▸ Passage to read

════════════════

Luis Gil

Personal information
- Full name: Luis Gil Torres
- Date of birth: 28 January 1976
- Place of birth: La Pobla de Vallbona, Spain
- Date of death: 21 April 2024 (aged 48)
- Height: 1.80 m (5 ft 11 in)
- Position: Striker

Senior career*
- Years: Team / Apps / (Gls)
- 1996–1997: Mallorca / 5 / (0)
- 1996–1997: Mallorca B / 17 / (4)
- 1997–1999: Logroñés / 22 / (1)
- 1997–1998: → Gimnàstic de Tarragona (loan) / 21 / (7)
- 1999–2001: Real Murcia / 75 / (17)
- 2001–2003: Sevilla / 22 / (0)
- 2002–2003: → Polideportivo Ejido (loan) / 38 / (5)
- 2003–2006: Elche / 84 / (3)
- 2006–2007: Tenerife / 20 / (0)
- 2007–2009: Alicante / 57 / (7)
- 2009–2010: Alcoyano / 34 / (4)
- Total:  / 395 / (48)

════════════════

Scene geometry reasoning data:
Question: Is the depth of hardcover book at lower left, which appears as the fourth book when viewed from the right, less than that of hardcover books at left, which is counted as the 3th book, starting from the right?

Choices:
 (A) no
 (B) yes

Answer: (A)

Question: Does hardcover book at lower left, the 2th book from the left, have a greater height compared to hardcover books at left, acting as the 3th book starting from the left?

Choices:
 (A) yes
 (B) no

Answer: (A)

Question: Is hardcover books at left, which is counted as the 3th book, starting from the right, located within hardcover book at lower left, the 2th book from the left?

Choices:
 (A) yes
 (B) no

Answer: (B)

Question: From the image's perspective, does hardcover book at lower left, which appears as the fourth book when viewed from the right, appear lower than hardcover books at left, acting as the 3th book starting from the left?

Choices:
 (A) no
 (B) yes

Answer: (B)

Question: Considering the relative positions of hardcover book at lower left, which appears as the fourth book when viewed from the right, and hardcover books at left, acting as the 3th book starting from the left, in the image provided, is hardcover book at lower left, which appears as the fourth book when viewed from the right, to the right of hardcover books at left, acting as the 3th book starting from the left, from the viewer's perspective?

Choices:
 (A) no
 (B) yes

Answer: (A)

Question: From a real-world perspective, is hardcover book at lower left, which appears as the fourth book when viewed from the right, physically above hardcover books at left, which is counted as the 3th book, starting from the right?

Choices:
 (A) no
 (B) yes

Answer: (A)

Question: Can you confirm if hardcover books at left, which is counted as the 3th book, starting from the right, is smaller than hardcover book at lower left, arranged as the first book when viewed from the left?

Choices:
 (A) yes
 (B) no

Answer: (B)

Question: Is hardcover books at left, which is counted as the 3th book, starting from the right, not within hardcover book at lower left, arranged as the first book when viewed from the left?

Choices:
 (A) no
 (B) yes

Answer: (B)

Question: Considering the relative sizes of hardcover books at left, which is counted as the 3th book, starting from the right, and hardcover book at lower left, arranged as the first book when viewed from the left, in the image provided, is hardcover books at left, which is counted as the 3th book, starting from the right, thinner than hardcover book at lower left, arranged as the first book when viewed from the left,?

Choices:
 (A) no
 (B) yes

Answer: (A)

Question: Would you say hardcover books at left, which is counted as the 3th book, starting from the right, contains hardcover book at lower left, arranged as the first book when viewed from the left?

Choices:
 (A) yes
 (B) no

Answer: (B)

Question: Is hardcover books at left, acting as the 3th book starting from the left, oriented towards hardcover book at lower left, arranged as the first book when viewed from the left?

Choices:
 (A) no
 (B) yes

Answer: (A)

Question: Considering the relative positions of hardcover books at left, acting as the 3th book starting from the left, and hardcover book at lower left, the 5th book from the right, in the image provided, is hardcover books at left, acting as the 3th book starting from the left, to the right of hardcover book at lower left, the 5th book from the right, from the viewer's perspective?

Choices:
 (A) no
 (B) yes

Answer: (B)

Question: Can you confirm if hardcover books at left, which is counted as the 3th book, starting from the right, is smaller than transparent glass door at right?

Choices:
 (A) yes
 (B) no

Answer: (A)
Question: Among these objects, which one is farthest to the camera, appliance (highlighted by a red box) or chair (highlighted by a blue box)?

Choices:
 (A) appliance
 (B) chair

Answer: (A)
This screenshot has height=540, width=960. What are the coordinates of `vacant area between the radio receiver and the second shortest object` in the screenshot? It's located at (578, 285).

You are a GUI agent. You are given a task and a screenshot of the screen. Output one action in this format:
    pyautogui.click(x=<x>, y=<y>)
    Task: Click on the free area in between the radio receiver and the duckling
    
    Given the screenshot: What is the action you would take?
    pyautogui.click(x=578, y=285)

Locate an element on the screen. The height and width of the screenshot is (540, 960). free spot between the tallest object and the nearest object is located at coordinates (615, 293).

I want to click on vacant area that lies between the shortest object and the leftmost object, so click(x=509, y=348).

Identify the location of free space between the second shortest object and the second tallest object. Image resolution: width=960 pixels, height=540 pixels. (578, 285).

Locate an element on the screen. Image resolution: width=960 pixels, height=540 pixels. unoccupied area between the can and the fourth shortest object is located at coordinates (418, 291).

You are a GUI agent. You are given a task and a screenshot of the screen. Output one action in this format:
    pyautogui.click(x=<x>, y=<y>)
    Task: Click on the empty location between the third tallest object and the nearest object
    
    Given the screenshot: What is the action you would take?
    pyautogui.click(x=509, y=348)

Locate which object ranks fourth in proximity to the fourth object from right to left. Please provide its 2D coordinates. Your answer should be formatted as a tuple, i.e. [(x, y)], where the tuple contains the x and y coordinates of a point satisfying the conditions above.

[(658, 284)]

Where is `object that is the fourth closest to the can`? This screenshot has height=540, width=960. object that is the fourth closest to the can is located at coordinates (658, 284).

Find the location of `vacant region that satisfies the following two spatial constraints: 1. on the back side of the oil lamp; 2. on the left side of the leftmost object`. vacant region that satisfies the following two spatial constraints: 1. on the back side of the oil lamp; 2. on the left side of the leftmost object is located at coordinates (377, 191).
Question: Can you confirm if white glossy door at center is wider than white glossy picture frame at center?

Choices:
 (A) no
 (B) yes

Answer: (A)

════════════════

▸ Task prompt
Please continue the Luis Gil profile, picking up right after its last line.

▸ Result of the exercise
= Luis Gil (footballer) =

Spanish footballer (1976–2024)

Luis Gil Torres (28 January 1976 – 21 April 2024) was a Spanish professional football player and administrator.

Gil, who played as a striker, made nearly 400 career league appearances for 11 clubs between 1996 and 2010.

==Playing career==
Born in La Pobla de Vallbona, Gil played for Mallorca, Mallorca B, Logroñés, Gimnàstic de Tarragona, Real Murcia, Sevilla, Polideportivo Ejido, Elche, Tenerife, Alicante and Alcoyano.

==Later life and death==
After retiring as a player, Gil worked as General Secretary of the Association of Spanish Footballers and as Director of Competitions of La Liga. He died on 21 April 2024, at the age of 48.